As the final nail in the coffin of the Taif Agreement draws near the absence of an alternative will see Lebanon no longer recognize itself as an Arab state.
For all of its failings, Taif put an end to the protracted Lebanese civil war.
Within the framework of the agreement Syria took on the role as Lebanon’s guardian, with the mission to protect Beirut’s internal political machine. But, what happens when the guardian can’t protect itself properly, let alone bring another nation under its wing?
As the civil war rages in Syria it’s sometimes overlooked the impact this is having on Lebanon.
There is criticism from across the region deeming sectarianism as the key problem in Lebanon, and one that by simply fixing the issue it will turn everything around.
Lebanon is in fact a bastion for pluralism in the Middle East. Confessionalism plays an active role in the governance of the country and the Taif Agreement was designed to support this.
There is no doubt that sectarian issues are deeply embedded in Lebanese society, but this is true in many states. Why does Northern Ireland function, but Lebanon can’t.
To a large extent religion in fact simply smolders in the background, and is set on fire only when any one of the different factions in Lebanon need to point the finger of blame to deflect from their own misgivings.
No, it isn’t sectarianism: it’s politics that rests at the center of the country’s collapse.
Right now, the institutional paralysis and the incapacity to form a new cabinet links to the abuse of the Taif Agreement by Lebanese politicians. They continue to introduce and entrench new political protocols that conform to their own interests, and not that of the Lebanese people.

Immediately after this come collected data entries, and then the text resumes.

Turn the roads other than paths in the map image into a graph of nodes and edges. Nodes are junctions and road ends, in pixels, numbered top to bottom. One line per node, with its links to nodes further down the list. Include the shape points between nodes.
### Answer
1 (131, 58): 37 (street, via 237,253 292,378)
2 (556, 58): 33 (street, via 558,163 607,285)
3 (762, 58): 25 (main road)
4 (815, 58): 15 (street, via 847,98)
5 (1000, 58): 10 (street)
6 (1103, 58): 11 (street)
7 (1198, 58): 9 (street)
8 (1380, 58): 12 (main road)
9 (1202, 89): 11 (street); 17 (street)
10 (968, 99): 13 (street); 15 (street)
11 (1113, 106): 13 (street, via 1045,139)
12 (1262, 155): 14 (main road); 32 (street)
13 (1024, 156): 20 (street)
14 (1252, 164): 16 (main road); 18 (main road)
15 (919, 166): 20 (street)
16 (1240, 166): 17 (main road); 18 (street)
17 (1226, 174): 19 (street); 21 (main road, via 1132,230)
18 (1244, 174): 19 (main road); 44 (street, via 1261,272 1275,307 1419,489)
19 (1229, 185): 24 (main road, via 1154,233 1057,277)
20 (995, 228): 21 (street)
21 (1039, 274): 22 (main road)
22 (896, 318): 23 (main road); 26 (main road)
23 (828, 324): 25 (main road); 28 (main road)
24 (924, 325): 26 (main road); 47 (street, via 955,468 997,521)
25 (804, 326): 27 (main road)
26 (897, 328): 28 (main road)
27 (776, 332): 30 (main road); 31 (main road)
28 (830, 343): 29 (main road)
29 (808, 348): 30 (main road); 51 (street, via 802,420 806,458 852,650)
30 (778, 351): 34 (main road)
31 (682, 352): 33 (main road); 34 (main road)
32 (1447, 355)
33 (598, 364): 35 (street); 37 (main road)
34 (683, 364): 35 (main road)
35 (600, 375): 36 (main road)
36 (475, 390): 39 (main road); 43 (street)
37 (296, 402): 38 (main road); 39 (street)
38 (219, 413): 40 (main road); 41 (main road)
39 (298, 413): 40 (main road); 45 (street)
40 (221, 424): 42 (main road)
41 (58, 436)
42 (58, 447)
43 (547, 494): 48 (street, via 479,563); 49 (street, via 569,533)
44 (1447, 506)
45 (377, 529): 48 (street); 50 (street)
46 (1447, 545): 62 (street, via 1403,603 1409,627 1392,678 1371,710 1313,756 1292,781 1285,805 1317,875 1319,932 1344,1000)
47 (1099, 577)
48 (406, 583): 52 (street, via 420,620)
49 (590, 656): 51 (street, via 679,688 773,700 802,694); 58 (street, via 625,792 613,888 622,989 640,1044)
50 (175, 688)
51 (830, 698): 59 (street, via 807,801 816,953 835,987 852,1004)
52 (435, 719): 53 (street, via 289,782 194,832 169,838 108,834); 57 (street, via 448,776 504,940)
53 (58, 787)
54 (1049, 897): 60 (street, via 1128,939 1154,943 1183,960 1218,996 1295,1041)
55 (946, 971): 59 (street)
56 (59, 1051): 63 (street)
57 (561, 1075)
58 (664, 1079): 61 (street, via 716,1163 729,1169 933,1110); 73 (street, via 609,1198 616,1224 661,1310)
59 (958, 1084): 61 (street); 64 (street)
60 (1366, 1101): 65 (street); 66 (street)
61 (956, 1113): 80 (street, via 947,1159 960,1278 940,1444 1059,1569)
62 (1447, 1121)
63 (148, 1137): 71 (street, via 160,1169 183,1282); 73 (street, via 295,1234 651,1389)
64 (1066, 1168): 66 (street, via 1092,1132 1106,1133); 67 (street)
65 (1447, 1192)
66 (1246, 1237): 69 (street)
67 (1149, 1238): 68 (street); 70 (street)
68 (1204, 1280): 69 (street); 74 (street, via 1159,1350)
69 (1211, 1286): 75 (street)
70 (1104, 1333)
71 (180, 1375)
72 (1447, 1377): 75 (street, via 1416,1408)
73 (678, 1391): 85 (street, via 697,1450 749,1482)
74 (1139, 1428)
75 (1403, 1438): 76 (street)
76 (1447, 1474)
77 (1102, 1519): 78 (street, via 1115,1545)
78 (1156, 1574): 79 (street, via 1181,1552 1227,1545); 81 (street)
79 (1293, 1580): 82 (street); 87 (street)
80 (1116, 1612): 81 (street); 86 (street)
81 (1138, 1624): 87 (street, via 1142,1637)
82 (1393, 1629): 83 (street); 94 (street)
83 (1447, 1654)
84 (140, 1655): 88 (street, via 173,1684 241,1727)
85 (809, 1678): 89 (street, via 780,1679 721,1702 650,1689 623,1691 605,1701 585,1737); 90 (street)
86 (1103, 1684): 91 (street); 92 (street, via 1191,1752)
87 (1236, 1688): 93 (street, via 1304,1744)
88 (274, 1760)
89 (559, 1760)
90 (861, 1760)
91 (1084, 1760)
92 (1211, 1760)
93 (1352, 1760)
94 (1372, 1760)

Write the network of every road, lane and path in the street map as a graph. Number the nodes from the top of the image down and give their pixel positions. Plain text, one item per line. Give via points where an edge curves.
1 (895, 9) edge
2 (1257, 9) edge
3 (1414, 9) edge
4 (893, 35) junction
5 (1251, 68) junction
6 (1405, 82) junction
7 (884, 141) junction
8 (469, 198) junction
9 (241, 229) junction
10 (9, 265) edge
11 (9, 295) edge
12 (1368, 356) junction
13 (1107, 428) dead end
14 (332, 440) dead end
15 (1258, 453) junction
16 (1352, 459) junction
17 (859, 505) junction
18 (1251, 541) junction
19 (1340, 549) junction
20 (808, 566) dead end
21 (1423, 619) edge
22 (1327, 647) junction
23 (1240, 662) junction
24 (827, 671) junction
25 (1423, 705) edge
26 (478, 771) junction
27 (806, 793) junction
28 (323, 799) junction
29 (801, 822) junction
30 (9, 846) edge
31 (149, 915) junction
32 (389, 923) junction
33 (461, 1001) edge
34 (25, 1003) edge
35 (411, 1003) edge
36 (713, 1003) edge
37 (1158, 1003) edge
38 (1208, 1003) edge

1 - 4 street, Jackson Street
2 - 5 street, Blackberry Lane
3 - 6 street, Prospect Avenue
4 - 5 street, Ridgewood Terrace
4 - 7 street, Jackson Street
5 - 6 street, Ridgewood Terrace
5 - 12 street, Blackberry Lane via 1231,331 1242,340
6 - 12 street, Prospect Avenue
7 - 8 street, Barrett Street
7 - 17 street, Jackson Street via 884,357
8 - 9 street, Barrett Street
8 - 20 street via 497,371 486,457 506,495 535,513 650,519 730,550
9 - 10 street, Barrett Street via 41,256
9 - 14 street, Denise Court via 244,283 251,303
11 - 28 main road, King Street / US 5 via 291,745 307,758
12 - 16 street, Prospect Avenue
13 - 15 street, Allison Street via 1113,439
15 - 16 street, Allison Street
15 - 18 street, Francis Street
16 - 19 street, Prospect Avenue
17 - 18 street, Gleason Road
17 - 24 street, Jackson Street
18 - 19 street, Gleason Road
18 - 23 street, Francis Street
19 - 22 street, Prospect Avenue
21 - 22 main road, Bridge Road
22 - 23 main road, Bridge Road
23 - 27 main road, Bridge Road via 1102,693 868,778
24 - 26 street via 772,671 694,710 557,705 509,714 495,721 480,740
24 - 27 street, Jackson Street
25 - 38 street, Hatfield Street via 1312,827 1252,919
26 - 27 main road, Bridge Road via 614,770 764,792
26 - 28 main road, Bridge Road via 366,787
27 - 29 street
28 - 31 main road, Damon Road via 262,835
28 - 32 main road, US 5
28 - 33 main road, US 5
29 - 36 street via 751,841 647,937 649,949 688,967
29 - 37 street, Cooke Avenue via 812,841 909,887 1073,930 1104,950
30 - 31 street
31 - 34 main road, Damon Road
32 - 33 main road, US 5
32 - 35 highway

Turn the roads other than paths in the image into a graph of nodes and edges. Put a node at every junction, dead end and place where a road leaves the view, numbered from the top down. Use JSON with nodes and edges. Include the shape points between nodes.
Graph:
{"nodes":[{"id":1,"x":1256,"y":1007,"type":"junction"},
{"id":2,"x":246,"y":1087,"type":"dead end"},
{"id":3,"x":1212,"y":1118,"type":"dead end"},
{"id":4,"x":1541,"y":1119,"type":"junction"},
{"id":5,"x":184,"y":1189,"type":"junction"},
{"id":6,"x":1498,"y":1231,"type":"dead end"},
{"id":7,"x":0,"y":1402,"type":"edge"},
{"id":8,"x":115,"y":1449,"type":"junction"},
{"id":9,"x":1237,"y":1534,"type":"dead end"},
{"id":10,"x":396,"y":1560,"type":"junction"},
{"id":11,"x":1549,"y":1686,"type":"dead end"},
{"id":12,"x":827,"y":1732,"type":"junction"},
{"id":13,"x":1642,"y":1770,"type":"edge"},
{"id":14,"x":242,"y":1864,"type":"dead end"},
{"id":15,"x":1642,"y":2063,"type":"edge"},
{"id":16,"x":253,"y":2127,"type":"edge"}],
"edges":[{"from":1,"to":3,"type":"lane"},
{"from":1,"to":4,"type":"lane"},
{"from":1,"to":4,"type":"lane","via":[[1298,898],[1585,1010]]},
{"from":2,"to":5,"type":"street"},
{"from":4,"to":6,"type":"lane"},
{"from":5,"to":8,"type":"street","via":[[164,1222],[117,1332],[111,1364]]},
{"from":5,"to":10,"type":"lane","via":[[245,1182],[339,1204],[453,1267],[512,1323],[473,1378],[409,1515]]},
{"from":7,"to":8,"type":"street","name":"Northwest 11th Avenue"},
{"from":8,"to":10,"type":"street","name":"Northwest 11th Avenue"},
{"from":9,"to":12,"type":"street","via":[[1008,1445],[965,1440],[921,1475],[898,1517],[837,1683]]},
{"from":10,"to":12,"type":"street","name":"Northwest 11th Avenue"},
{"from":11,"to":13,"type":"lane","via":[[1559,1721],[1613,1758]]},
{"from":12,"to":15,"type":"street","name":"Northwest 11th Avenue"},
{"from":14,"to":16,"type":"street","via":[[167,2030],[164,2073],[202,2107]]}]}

Any alternative to the current system of governance will reflect the balance of power already tilting in Hezbollah’s favor. Since the Taif Agreement was signed all those years ago the Middle East has changed dramatically.
Despite the continuous episodes of violence that have plagued the country, brought on by changes in governance, there is always hope that finding a solution is possible.
A semi-presidential system is forming in an attempt to reciprocate the provisions of the Taif Agreement that transferred much of the President’s prerogatives to the council of ministers collectively.
The Higher Defense Council, an ad hoc committee headed by the President, meets when the country is confronted with national internal dangers. Many meetings have been held over the years.
It has become somewhat of a mini-government, presided over by the President, and works in parallel with the incumbent Prime Minister and his cabinet.
President Aoun and his political party, the Free Patriotic Movement (FPM), have hindered the formation of a new proper cabinet for more than a year with the aim of capturing the ‘blocking third’ that allows him to block and hinder the introduction of new legislation.
When Aoun’s tenure as president expires in the autumn of next year, his political heir and son-in-law, Gebran Bassil is waiting in the wings to replace him. Maintaining the blocking third is vital.
Over the years the FPM has pushed to amend the Taif Agreement with the aim of regaining some of the lost presidential prerogatives. This is a moot point really because the FPM and Hezbollah have together been violating its rules for years now.
Although the FPM and Hezbollah differ broadly in their political agendas, the two parties forged an alliance in 2006 and it remains in place, despite the odd disagreement. The alliance has resisted waves of criticism from allies and opponents across the wide political spectrum.
Since his election in 2016, Aoun has trespassed across several constitutional articles, in spite of the oath he swore to that entrusts any president the prerogative to safeguard the constitution.
For example, he violated the constitution by granting himself full partnership in the decision-making process to form a new cabinet
He has manipulated two Prime Ministers that were given the priority remit of forming a new cabinet. Two within under a year.
Aoun and Hezbollah’s has had a long journey paralyzing government institutions. When the Presidency of General Michel Sleiman came to a close in 2014, they blocked the parliamentary quorum needed to elect a new President until a deal was brokered by Saad Hariri and Samir Geagea (head of the Lebanese Forces Party).
The parliament fell short of holding a Presidential election for two and a half years, when finally Aoun was elected in 2016.
For its part, Hezbollah has created its own state within a state. In 2006, it took the unilateral decision to take hostage Israeli soldiers, which in turn dragged Lebanon into a 33-day war leading to the death of more than 1200 citizens.
With the absence of an agreed upon alternative to the Taif Agreement, any new arrangement will put an end to Lebanon classed as an Arab, unified, diversified and open society.
Nevertheless, the Lebanese have a resilience that isn’t present in other parts of the Middle East. They’ve encountered plenty of potholes in their journey, and they will encounter many more in the future.